Es könne fatale Folgen haben, den Menschen zu vermitteln, dass es einfache Wege aus der Krisensituation gebe. Die Gewerkschaften, die Regierung und die Arbeitgeber müssten miteinander reden: "Wir müssen Solidarität zeigen, konstruktive Lösungen suchen und der Realität ins Auge blicken. Daran mitzuarbeiten, das ist die Aufgabe von Gewerkschaften und natürlich auch von Arbeitgebern. Ich glaube, Lösungen findet man nur am Tisch und nicht auf der Straße."
Ludwig Henkes wünscht sich, dass alle wieder in den Sozialdialog einsteigen. Ein Generalstreik würde die wirtschaftliche Situation in seinen Augen nur noch schlimmer machen.
Chantal Scheuren
Herr Henkes hat mit vielem recht. Die vielen schönen Pöstchen müssen ja irgendwie finanziert werden. Hoher Steuerdruck, niedrige Nettolöhne etc sind eine Konsequenz. Von irgendwo muss das Geld herkommen.
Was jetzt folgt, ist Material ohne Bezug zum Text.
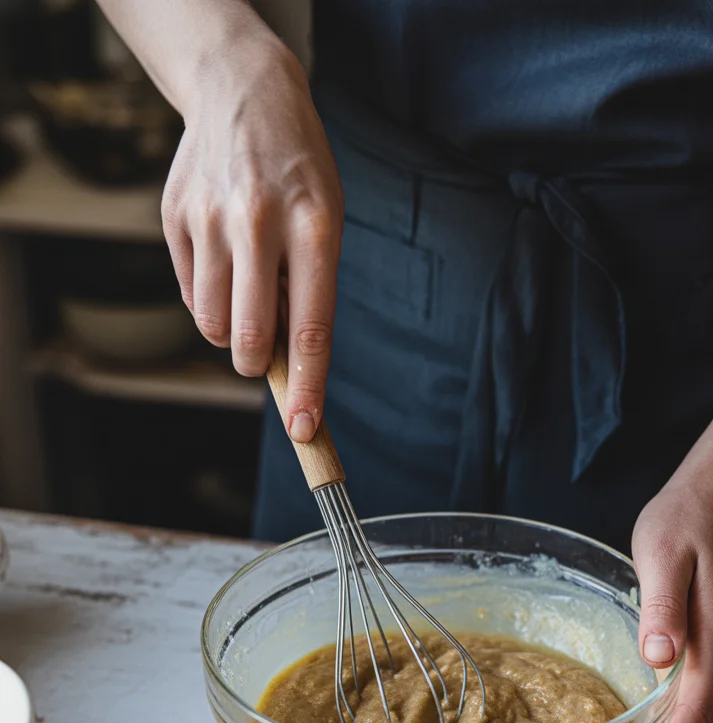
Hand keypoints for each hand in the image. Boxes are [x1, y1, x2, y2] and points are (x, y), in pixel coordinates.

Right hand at [161, 37, 342, 440]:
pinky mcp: (173, 217)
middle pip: (248, 337)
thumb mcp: (327, 220)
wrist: (244, 93)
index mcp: (314, 227)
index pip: (311, 328)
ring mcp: (209, 218)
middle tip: (262, 349)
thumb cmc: (299, 172)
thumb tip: (286, 365)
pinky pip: (187, 294)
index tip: (303, 429)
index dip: (306, 387)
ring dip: (229, 330)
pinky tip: (224, 259)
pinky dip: (208, 297)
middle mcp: (258, 222)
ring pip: (209, 324)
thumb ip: (310, 290)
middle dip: (255, 362)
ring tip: (247, 290)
Hier wird die Sache auf den Punkt gebracht. Unser Staatsapparat ist einfach zu schwerfällig und dadurch auch zu teuer geworden. Auf föderaler, regionaler, gemeinschaftlicher und provinzialer Ebene gibt es Instanzen die sich in Kompetenzen überlappen oder überkuppeln, man nehme nur das Beispiel der Gesundheitsminister. Das in der Wirtschaft in rentablen Unternehmen praktizierte „Lean-Management“ würde auch dem Staate Belgien gut zu Gesicht stehen. Das Einsparpotential dürfte enorm sein und umgelegt auf eine Reduzierung der Lohnnebenkosten spränge für die Arbeiter und Angestellten ein Lohnerhöhung heraus die mit Sicherheit über den aktuellen Forderungen läge.
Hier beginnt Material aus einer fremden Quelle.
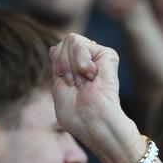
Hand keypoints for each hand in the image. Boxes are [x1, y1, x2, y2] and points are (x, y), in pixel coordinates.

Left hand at [48, 34, 138, 162]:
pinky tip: (91, 77)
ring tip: (83, 82)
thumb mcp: (58, 88)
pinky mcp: (107, 55)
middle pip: (63, 44)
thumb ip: (57, 67)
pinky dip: (80, 63)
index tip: (66, 84)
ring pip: (71, 40)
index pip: (57, 50)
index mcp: (74, 69)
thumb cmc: (75, 115)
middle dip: (63, 66)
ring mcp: (97, 57)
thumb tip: (54, 47)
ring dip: (71, 66)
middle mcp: (86, 61)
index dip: (57, 66)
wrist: (93, 121)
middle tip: (75, 85)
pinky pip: (81, 43)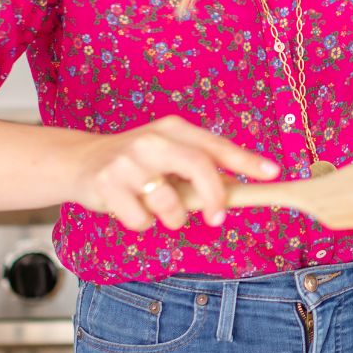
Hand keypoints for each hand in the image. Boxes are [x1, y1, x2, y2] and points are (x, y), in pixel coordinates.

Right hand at [72, 116, 279, 231]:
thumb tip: (238, 188)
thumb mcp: (170, 154)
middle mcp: (152, 140)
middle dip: (214, 197)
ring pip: (169, 203)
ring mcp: (128, 162)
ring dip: (173, 218)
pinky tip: (132, 209)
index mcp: (173, 129)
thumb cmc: (136, 161)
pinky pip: (141, 220)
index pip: (216, 145)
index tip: (272, 173)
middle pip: (198, 166)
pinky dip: (143, 224)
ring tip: (162, 211)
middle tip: (218, 218)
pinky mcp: (107, 185)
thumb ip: (201, 168)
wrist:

Alles richtig, was hier geschrieben steht. Ich bin zwar auch Gewerkschaftlich organisiert, stehe aber trotzdem nicht hinter dem Generalstreik und werde auch nicht daran teilnehmen. Ich frage mich nur immer wieder, welche Partei den Mut hätte, sich an dieses Thema ran zu trauen, wie von Roger Müller vorgeschlagen. Aber wie Marcel Scholzen hier andeutet, würden da viele Posten und Pöstchen wegfallen. Und welche Partei ist regierungsfähig UND dazu bereit, auf all die lukrativen Posten zu verzichten?